Aerial skier Jon Lillis knew his younger brother Mikey would've loved nothing more than to see him compete for Team USA in Pyeongchang, so he did his best to take him along for the ride.
"I think he would've thought it was the coolest thing ever,'' Lillis told Savannah Guthrie and Hoda Kotbon TODAY Monday.
"He was a superfan as well as an athlete. Just seeing my brother Chris' face and knowing how much fun he was having, I think that Mikey would've thought the world of it."
Lillis, 23, has done his best to honor Mikey, 17, who died in his sleep at their parents' home of unknown causes on Oct. 21.
While Lillis finished out of the running for a medal with an eighth-place finish on Sunday, he made sure Mikey was close to his heart by wearing Mikey's old aerial jumping suit with his initials still on the collar.
"It was bittersweet, and I think that everything that I do here has been in honor of my brother,'' Lillis said.
Jon also wore a specially-made pendant with Mikey's ashes during the opening ceremony.
Mikey was the youngest of the three tight-knit brothers from Rochester, New York, all of whom had hoped to compete at the Olympics one day.
Chris Lillis, 19, is a rising star in aerial skiing who was in contention for a spot on the U.S. team in Pyeongchang before he tore the ACL in his knee while competing in China in December.
Their parents, Bernie and Jamie, reflected on the devastating day when Mikey didn't wake up, just months before his older brother realized his dream of competing in the Olympics.
"I went up the stairs and I knew as I hit the landing that something was really wrong and I knew immediately when I went into his room,'' Jamie told Kate Snow on TODAY Monday.
"We went from the top of the world to about as bad as it can get,'' Bernie said.
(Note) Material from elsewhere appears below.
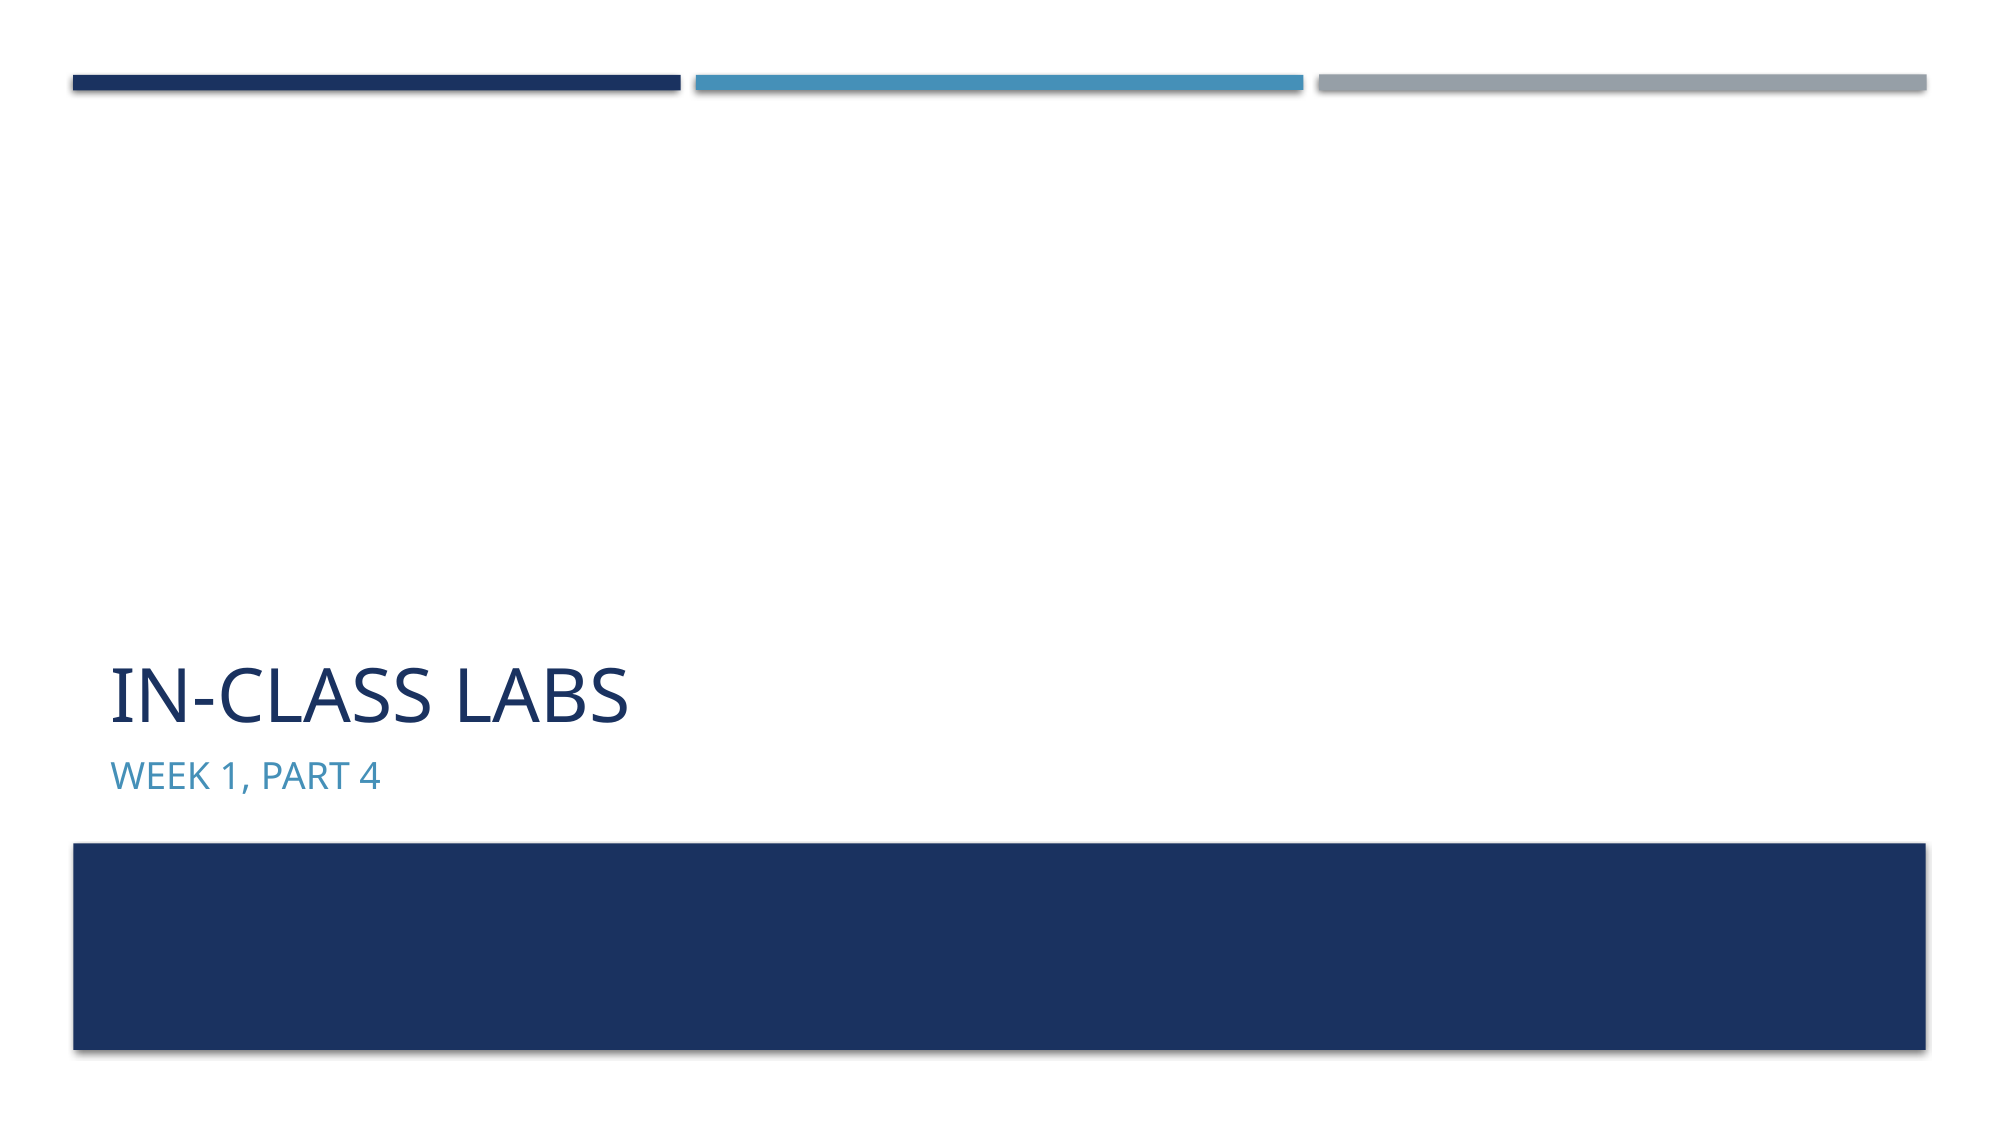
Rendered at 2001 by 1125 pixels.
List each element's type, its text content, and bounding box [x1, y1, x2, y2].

list Week 1, Part 4 [95, 744, 1905, 844]
title In-class Labs [95, 499, 1905, 744]
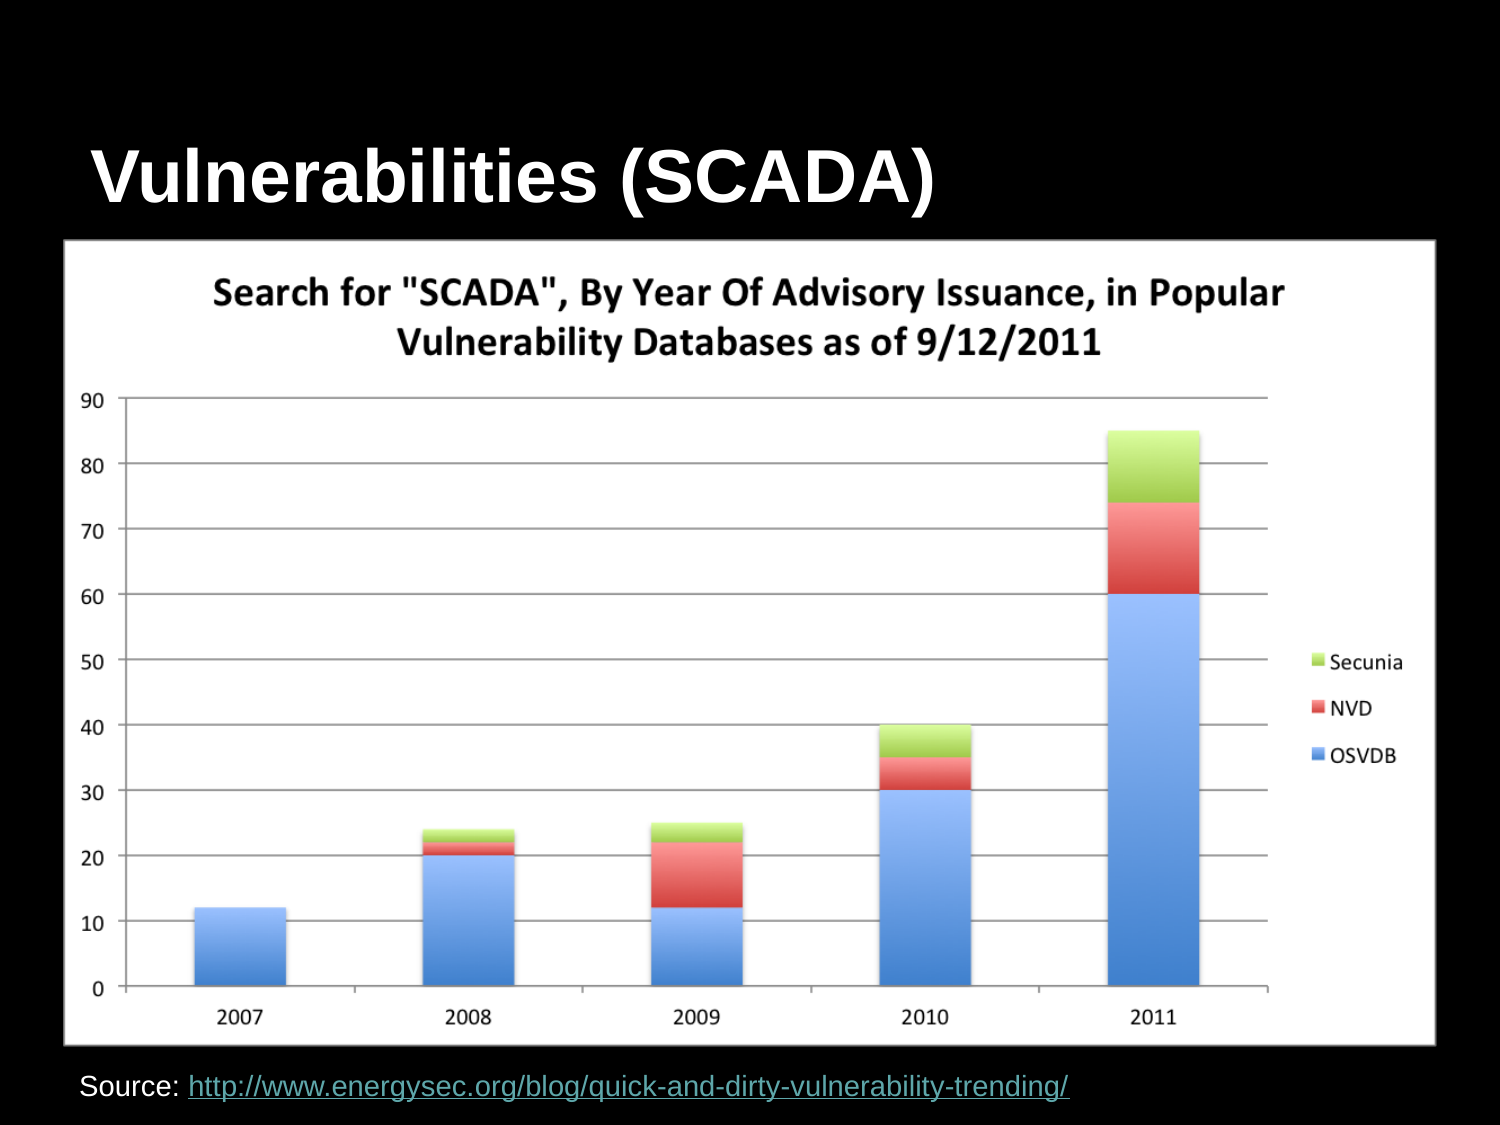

The Rochester community rallied around Team Lillis and also created the hashtag #jumpingforMikey to show their support.
Jon did his best to train through the heartache, using Mikey as inspiration.
"When he didn't feel like doing another jump, he'd hear his brother say, Get off your ass and get up there,'' Bernie said.
"It's been a tough road,'' Jon said. "I had to kind of put a little bit of the emotion aside and just do it for him and use that as a guide and a little bit of extra steam to go out and push as hard as I could."